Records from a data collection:
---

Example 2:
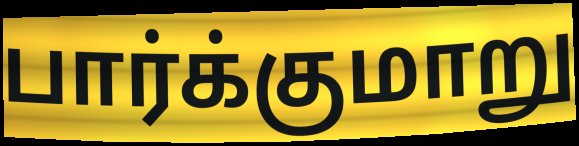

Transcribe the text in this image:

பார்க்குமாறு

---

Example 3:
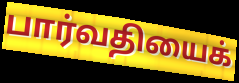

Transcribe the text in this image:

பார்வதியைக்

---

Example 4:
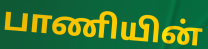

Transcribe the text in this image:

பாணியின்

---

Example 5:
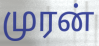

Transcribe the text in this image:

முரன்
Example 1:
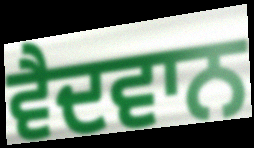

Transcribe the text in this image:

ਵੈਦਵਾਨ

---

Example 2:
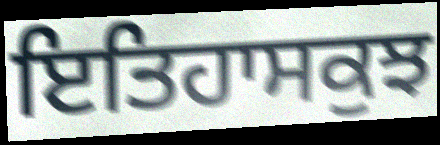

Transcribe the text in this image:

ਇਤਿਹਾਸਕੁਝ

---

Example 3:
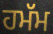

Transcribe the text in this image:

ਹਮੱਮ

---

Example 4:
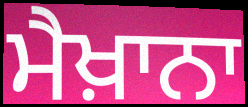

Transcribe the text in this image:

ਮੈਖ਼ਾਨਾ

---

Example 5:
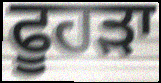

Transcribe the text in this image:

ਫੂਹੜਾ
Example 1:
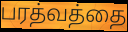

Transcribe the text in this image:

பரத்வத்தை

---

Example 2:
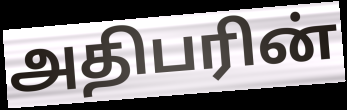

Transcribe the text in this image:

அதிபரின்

== WORK ITEM ==
All that is needed is an exact copy of the entries above, minus the pictures.

== TASK RESULT ==
---

Example 2:

Transcribe the text in this image:

பார்க்குமாறு

---

Example 3:

Transcribe the text in this image:

பார்வதியைக்

---

Example 4:

Transcribe the text in this image:

பாணியின்

---

Example 5:

Transcribe the text in this image:

முரன்
Example 1:

Transcribe the text in this image:

ਵੈਦਵਾਨ

---

Example 2:

Transcribe the text in this image:

ਇਤਿਹਾਸਕੁਝ

---

Example 3:

Transcribe the text in this image:

ਹਮੱਮ

---

Example 4:

Transcribe the text in this image:

ਮੈਖ਼ਾਨਾ

---

Example 5:

Transcribe the text in this image:

ਫੂਹੜਾ
Example 1:

Transcribe the text in this image:

பரத்வத்தை

---

Example 2:

Transcribe the text in this image:

அதிபரின்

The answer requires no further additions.